大将作闻言,心中感觉好笑的同时也生出惋惜:他铸剑的想法当真是天马行空,若非身份太高,不然收他做个弟子,自己的铸造之术恐怕就有真传了。
再看还抱着剑匣子好似神魂出窍的褚白,忍不住叹了口气:这孩子倒也不是不好,就是太过执迷于技巧,而忽视了更重要的东西。
将藏锋之剑交还给大将作后,茶朔洵道:“供台甫的请求,我已经完成了,明日就请大将作将此物献与供台甫吧。”
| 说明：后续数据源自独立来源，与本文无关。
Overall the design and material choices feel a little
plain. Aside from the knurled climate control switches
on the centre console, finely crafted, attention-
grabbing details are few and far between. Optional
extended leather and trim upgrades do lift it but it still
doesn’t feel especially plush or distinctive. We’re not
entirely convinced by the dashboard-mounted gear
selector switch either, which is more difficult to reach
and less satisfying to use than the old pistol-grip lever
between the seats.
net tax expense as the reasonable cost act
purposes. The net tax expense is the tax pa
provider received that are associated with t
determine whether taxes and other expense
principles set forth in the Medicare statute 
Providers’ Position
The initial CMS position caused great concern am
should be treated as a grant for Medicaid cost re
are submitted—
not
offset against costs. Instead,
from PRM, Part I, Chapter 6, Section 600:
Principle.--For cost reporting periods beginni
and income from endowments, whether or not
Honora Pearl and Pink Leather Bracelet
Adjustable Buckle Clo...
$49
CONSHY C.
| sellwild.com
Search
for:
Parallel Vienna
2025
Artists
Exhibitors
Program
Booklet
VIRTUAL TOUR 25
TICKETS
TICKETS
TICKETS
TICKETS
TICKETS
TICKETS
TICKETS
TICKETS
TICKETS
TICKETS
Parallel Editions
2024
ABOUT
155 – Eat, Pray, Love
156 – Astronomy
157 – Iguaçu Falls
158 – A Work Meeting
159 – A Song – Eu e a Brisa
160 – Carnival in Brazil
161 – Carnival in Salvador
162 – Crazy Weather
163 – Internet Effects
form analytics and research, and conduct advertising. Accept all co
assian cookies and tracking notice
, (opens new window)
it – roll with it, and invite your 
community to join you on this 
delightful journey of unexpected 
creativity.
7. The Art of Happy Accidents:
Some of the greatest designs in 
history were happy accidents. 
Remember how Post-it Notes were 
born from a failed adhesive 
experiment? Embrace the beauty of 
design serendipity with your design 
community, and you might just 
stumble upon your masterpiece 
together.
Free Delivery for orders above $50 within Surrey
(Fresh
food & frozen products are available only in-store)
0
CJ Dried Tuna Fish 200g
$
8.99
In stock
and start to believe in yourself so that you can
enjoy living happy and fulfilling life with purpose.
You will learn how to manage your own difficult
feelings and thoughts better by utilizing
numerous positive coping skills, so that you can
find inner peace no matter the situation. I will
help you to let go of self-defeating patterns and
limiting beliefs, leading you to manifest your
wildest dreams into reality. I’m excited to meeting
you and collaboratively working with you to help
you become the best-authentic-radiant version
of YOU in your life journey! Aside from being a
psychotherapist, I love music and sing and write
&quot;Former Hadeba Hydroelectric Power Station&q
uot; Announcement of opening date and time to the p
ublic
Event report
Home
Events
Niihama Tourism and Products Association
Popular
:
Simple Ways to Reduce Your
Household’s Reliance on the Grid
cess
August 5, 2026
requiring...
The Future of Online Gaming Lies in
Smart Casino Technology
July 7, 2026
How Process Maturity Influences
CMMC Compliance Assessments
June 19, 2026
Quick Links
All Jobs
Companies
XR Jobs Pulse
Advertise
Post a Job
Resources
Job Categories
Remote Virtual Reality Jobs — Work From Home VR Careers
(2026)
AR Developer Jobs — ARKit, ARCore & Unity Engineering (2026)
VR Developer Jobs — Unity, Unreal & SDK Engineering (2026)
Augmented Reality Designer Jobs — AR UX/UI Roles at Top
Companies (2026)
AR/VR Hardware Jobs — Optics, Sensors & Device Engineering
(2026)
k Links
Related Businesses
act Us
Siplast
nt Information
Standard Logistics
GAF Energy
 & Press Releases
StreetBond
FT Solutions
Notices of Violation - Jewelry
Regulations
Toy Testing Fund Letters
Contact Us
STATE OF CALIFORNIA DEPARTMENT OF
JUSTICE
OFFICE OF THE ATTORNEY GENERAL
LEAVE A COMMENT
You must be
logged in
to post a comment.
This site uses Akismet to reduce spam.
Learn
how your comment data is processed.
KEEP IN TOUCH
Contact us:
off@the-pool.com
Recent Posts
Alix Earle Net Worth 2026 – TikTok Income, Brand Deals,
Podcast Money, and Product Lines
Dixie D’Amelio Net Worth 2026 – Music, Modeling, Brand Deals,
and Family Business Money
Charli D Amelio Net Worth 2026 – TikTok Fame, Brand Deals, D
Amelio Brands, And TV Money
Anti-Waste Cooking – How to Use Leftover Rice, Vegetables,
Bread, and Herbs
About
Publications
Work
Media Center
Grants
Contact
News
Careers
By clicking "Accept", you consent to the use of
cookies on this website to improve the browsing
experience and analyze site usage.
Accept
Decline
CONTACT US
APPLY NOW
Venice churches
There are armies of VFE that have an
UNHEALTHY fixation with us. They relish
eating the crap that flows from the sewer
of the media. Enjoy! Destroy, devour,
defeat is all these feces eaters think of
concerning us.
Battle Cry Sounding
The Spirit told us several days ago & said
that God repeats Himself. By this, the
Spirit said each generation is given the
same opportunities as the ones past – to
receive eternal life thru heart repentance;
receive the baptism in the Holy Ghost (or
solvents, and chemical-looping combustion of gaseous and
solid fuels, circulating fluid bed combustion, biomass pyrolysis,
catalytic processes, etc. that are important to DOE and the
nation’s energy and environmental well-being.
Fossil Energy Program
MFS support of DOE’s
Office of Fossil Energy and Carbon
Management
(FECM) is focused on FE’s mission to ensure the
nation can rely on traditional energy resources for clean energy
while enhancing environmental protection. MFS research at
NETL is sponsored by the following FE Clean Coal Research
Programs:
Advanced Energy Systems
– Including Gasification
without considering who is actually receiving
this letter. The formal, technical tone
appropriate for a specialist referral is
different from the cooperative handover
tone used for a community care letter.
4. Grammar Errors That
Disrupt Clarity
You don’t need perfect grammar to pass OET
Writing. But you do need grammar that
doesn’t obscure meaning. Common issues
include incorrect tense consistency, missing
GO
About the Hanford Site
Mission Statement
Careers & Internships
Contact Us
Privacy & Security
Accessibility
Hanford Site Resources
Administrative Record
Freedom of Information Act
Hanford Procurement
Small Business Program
但大将作却摇了摇头,并且让褚白把自己手中的剑匣也拿过来。
他把藏锋剑和那柄天子剑并排放好,看着这双剑的眼神就像是在看自己的孩子
“这双剑能面世,多亏了茶将军。我和褚白虽也鼓风吹火,但这都是外物罢了,就像是给已经雕琢好的玉石吹去了浮屑,真正有雕琢之功的人,是将军您,而非我两个匠人……因此献上宝剑的人,也不该是我和褚白,当是将军您啊。”
他做了百十年的将作,从来都不会居功,献上宝物的殊荣他也不会抢夺,这是他身为供王陛下冬官的尊严!
褚白在师傅把献宝的功劳让出之后,眼中闪过一丝不舍,但当他听完大将作这番掷地有声的话后,这不舍便转化为了羞愧……
我竟然成了一个汲汲于名利的小人?
一种后怕的情绪在褚白心头蔓延,让他忍不住浸出一身冷汗。
茶朔洵把这年轻匠人的情绪变化全都纳入眼底,见他避之不及地就躲到师傅身边,嘴角弯了弯……
连这样小小的官吏都能忍住不居功,看来恭国的国运还会有很长时间呢。
如此,茶朔洵也不再推拒,他微微一笑直接衣袖将那匣子一卷,朝大将作师徒点了点头,“令师徒的功劳我也会如实向供台甫回禀的。那么,我就先告辞。”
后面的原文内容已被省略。